絵画を見に来ませんか?
秋葉原の駅前でお姉さんに絵葉書をもらった。
「いま絵画の展覧会やってるんですよ、見ていきましょうよ」
と、強引に展覧会場へ連れて行かれました。
ブラブラとイルカの絵を見ていると、先ほどのお姉ちゃんとは違う中年の女性が話しかけてきました。
「こんにちは、学生さんですか?」
「はい。」
「ごゆっくり。」
サーっとおばちゃんは行ってしまいました。「?」と思いましたが、他に話しかけてくる人もいないし、絵も一通り見たので展覧会場を後にすることに。
しばらく歩いているとまた絵葉書をもらったのです。しかもさっきの会場から500メートルほどしか離れていません。
またまた、強引に中に連れて行かれてしまいました。
中を見てみると、さっきの会場と飾ってある絵が全く一緒。イルカばっか。
イルカ会場かここは。と思っていると、また女性が話しかけてきますた。
「こんにちは、何か気に入った絵はありましたか?」
「ん〜絵は良くわからないですねえ。」
「そうなんですか?けっこう芸術とかすきそうな感じに見えますけど、学生さんですか?」
また「学生さんですか?」だ。さっきは正直に答えたから何も起こらなかったので
今度は少し、ウソをついて「社会人です。」と答えてみました。
「そうなんですかあ!どうですか?こっちとこっちの絵だったらどっちがいいですか?」
「え、どっちかと言えばこっちかな。」
「お目が高い!この絵はすごい人気があるんですよ!売り切れそうなんで手に入れるなら今ですよ!」
やはりというか何と言うか、こちらが会社員だとわかると営業トークに切り替えてきましたね。
しかも、その絵はさっきも見たっつーの。
その後、僕は奥の部屋へ案内されました。
高い壁と絵で細かく仕切られたその部屋は、どうやら「契約部屋」のようです。
僕が席に着くと、さっきのお姉さんではなく男の人が入ってきました。。
雰囲気からさっするに、そうとうのヤリ手のようです。男は僕を挟むように座ります、もう逃げられないお。
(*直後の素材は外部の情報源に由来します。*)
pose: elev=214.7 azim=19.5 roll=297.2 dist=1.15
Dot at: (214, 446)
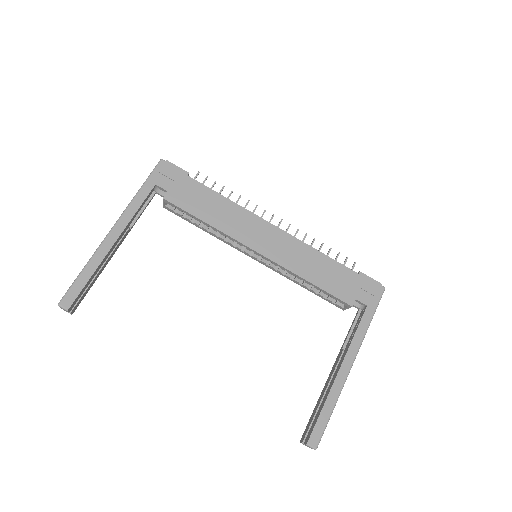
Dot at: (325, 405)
「いい絵でしょう?どうですか、今なら手に入りますよ。」
挨拶も無く、いきなりはじまた男の営業トークは2時間近くに及びました。なげーよクソ。
そして二時間経ったあたりから、彼の態度が急変しました。
「なあ、どうすんのこれ?」
いきなり横柄な態度になり、こちらを見下すように喋ってます。
「こんだけ説明させて買わないつもり?誠意見せろよ」
誠意とは聞いて飽きれる、無理やり引っ張り込んでおいてその言い草はなんやねん。
「会社に損害だしといてどう責任とるかって聞いてんだよ」
損害!?損害なんかいつ出したんだ、絵が売れなきゃ売り上げにならないが「損害」にはなりません。
もうガマンできない…っ!ビクンビクン
「損害ってなんだあぁ!?てめえらが勝手に引っ張り込んだんだろうが!!」
いきなり切れだした僕に、一瞬ひるむ男。しかし、すぐに言い返す。
「お前が買うって言うから今まで説明してたんだろうが!そんなこともわかんねえのか!」
「いつ言ったんだそんなこと!頭腐ってんのか!!?」
「この絵がいいって言ったろうが!!」
言った、確かに言った。二つの絵を比べたら「どちらかと言えばこっちがいい」とは言った。だが「買う」とは言ってない。
しかし、悪徳業者にとってそれは「この絵がいい」=「買う」という超強引解釈なのだ。
「言ってねえよ!もう帰る!!」
「もう契約書は作ったんだ!サインしろ」
「特商法違反だぞ」
「うっ!」
固まる男。
「わかったらどけ!」
「……」
「どけよ!!」
「………」
「どいてくだちゃい♪」
「ブハっw」
ふん、未熟者め。この「ブチ切れバーブー」をくらって笑わなかった業者はいない。
また俺の勝ちだ。
颯爽と契約部屋を後にする俺。隣の部屋では気弱そうな兄ちゃんがローンを組まされそうになっていた。
あーあ。
対策
基本的にクーリングオフというのは、店に自分から行って結んだ契約には効かないことがあります。
今回のようなケースは微妙なラインです。ですので、「もう帰りたいから契約しちゃって後でクーリングオフしよう」とかは認められないかもしれません。
予防策としては、まずそのような場所には立ち入らないこと。「君子危うきに近寄らず」です。
入ってしまった場合は「学生です」「フリーターです」等支払い能力がないフリをするのも有効です。